EWT: what does this achieve?

JW: well i have some exhibits such as things that i’ve done that are circuits like mechanisms
i was smoking a cigar one time and i wrote a poem and it exploded everywhere just because of the screws involved, so i used the number

Editor’s note: at this point in the conversation he discusses the number 151 at great length. It has been omitted for relevance.

EWT: Did the news do a story on you already? Someone on Digg said they had.

JW: not in Toronto, it was local news, pennsylvania

EWT: about the note: I feel like I am beginning to understand it even though it supposedly ‘makes no sense.’ What’s going down “cause it’s busted”? And the coolest part – the ending – “yep’s in it with twenty one dollars on the heavy walrus” …is the heavy walrus a person?

Editor’s note: it was requested that we leave his response to this question out. There is an explanation for the final paragraph and it’s a very good one. It can be noted, however, that “the walrus” is from Alice in Wonderland with the carpenter and yep is a graffiti artist from Ottowa.

EWT: wow.

JW: yea

EWT: “i’d put this whole planet in checkmate quick”?

JW: that’s about robotics type stuff: gold indexes, inter-global banks and planetary operations. Some people end up getting ripped off like the type of style where your after life is dirty and doesn’t look very good.
i mean, i would make that more subject to take place in hell
robotics and hell. best word i know is hell – I don’t like it, but what i’m trying to say is the afterlife. it can be bad, and robotics control it.

EWT: and so electronics, as you write, would be standing in the way of Heaven, which as you define it, would be us achieving peace, or the goal you seek which is near-eternal life, so we can love our friends forever?

JW: yeah, yeah, yeah. thats how i feel just as well as you.

EWT: well, your note made me feel that way.

JW: good.

EWT: What role do the Chinese play in your life?

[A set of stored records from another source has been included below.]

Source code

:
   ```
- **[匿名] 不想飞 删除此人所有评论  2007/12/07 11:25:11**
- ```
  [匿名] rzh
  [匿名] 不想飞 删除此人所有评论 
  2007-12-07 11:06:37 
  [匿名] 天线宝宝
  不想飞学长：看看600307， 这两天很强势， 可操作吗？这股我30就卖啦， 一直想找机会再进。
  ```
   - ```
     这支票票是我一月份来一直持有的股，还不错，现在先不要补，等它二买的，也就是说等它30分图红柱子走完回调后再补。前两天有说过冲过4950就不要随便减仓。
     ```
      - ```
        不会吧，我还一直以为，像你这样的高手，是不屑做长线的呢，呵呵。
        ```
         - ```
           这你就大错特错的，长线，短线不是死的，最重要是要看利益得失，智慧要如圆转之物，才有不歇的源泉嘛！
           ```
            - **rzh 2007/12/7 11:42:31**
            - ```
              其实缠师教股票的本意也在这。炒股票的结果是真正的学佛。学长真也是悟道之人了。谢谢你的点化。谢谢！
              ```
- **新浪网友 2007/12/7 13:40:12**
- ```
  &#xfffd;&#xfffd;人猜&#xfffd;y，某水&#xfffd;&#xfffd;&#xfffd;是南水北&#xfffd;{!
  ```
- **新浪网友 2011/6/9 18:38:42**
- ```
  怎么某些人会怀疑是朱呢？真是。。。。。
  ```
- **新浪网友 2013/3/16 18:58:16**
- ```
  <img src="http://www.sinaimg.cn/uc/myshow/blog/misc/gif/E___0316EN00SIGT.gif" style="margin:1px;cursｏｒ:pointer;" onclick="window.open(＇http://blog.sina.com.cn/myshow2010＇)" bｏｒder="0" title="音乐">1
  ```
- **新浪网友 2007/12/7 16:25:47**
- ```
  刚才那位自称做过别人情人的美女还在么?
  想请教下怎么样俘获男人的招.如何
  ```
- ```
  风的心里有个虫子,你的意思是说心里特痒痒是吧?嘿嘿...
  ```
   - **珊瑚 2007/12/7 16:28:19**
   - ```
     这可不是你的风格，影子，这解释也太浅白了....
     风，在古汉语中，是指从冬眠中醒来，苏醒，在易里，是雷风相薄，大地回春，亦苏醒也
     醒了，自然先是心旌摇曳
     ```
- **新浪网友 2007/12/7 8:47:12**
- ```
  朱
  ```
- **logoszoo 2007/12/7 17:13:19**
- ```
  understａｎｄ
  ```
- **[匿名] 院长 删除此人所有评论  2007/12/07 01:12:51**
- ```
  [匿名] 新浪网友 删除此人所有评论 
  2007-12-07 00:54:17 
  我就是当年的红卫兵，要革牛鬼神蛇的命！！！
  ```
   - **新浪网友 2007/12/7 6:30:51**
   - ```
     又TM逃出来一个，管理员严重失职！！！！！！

JW: Well they used to say different kinds of things, like you know voices that you can hear that sort of sound a bit like the kind inside your head. it’s very friendly. they know a lot about your method. they know about you.

EWT: What do they know?

JW: everything. the robot is so healthy, he could do anything he wants to with the information about anyone, such as you, especially if it’s important. the robotic process is completely perfect, such that it has maps of everything. time, space. its so well-built, you could talk about its design for years

EWT: so the robot is not here to help us?

JW: the robot is almost pure, it is capable of so much. it just doesn’t work for us very much

EWT: so you feel that it just isn’t doing enough?

JW: strategies of people like you and me, make what’s happening good, and prevent it from being garbage

EWT: I agree, we are using technology for good right this minute, in spite of all the garbage it could be. Or robots to use your expression.

Editor’s note: In retrospect, I originally misinterpreted JW’s intended use of the term ‘robots’ and erroneously compared it to technology itself. JW was a good sport, however, and seems to have just gone along with it. JW and I then had some very personal conversation between this point and the final bit which follows, in which JW reveals that he may be the robot, or perhaps more metaphorically, we are all the robot, and thus the ruler of everything individually.

JW: it’s so super how i work. like when i sleep, i send people places. and it works with a great level of essence. yes, [the note] is art. i am an artist, but in my science sphere i am working with much finesse. i know about this, so yes, it is big.